4. Records Retention and Disposal

  4.1 An individual's personal information will be retained for at least one year after use. Thereafter the personal information will be disposed of in accordance with the university’s authorized records retention schedules. 

  4.2 Care will be taken in the disposal or destruction of personal information to prevent unauthorized access to the information.

When records are destroyed or deleted, all reasonable steps will be taken to ensure the information cannot be retrieved.

Responsibilities:

The Principal and Vice-Chancellor is the Executive Head of the university and has the authority and responsibility for decision-making under FIPPA. 

The Office of the University Secretariat and Legal Counsel has operational responsibility for this policy and appoints a Chief Privacy Officer for the purposes of implementation.

The Chief Privacy Officer will:

  • ensure the university responds to formal access to information requests in a timely fashion;
  • develop procedures and guidelines and other user-friendly tools to support implementation by university departments and units;
  • provide training and advisory services to employees of university departments and units so that the policy and procedures are understood and applied;
  • maintain a network of contacts across university departments and units for the purpose of information-sharing, feedback, and continuous program improvement;
  • notify the Information Security Officer within the Office of the Chief Information Officer of any privacy breach that breaches the university’s information security policies and procedures in order to ensure appropriate investigative measures can be taken; and
  • require the appropriate Information Steward and/or Information Custodian to conduct a privacy impact assessment where, in the opinion of the Chief Privacy Officer, the collection and/or use of records containing personal information poses a potential risk to the protection of privacy.

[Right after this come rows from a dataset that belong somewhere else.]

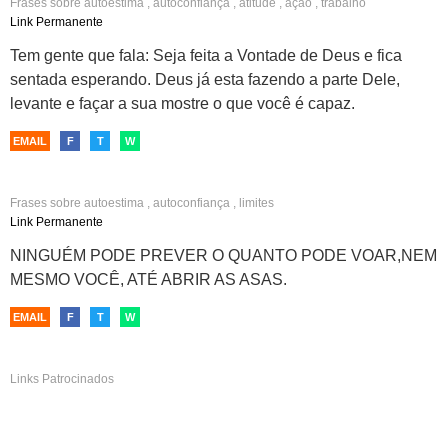
Frases sobre
autoestima
,
autoconfiança
,
atitude
,
ação
,
trabalho
Link Permanente
Tem gente que fala: Seja feita a Vontade de Deus e fica
sentada esperando. Deus já esta fazendo a parte Dele,
levante e façar a sua mostre o que você é capaz.
EMAIL
F
T
W
Frases sobre
autoestima
,
autoconfiança
,
limites
Link Permanente
NINGUÉM PODE PREVER O QUANTO PODE VOAR,NEM
MESMO VOCÊ, ATÉ ABRIR AS ASAS.
EMAIL
F
T
W
Links Patrocinados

The Information Security Officer will:

  • report privacy breaches to the Chief Privacy Officer if the breach is a result of a breach of information security controls.

All Information Stewards will:

  • report privacy breaches to the Chief Privacy Officer as soon as possible; and
  • conduct a privacy impact assessment as directed by the Chief Privacy Officer.

All Information Custodians and Unit Heads will:

  • report privacy breaches to the Chief Privacy Officer as soon as possible;
  • conduct a privacy impact assessment as directed by the Chief Privacy Officer;
  • ensure employees in their department or unit are aware of this policy and are appropriately trained; and
  • ensure all other individuals to whom the policy applies who are engaged by, or work with, their department or unit are aware of this policy and are appropriately trained.

All university employees (including faculty, staff, and students employed by Queen’s), as well as members of the Board of Trustees, volunteers, service providers and agents, and individuals who collect, use, disclose, or otherwise handle records and information under the custody or in the control of Queen’s University will:

  • ensure that general and personal information is handled according to this policy and in compliance with the Queen’s University data classification scheme;
  • consult, as needed, the Chief Privacy Officer about the disclosure of confidential and personal information;
  • cooperate with the Chief Privacy Officer, when required, in fulfilling formal requests for access to information;
  • comply with this policy and any procedures issued in accordance with it.

 

Contact Officer: Chief Privacy Officer

Date for Next Review: 2022/07/01

Related Policies, Procedures and Guidelines:

Records Management Policy

Policy on the Handling of Personal Health Information

Records Management and Privacy Office website

Electronic Information Security Policy Framework

Policies Superseded by This Policy: None.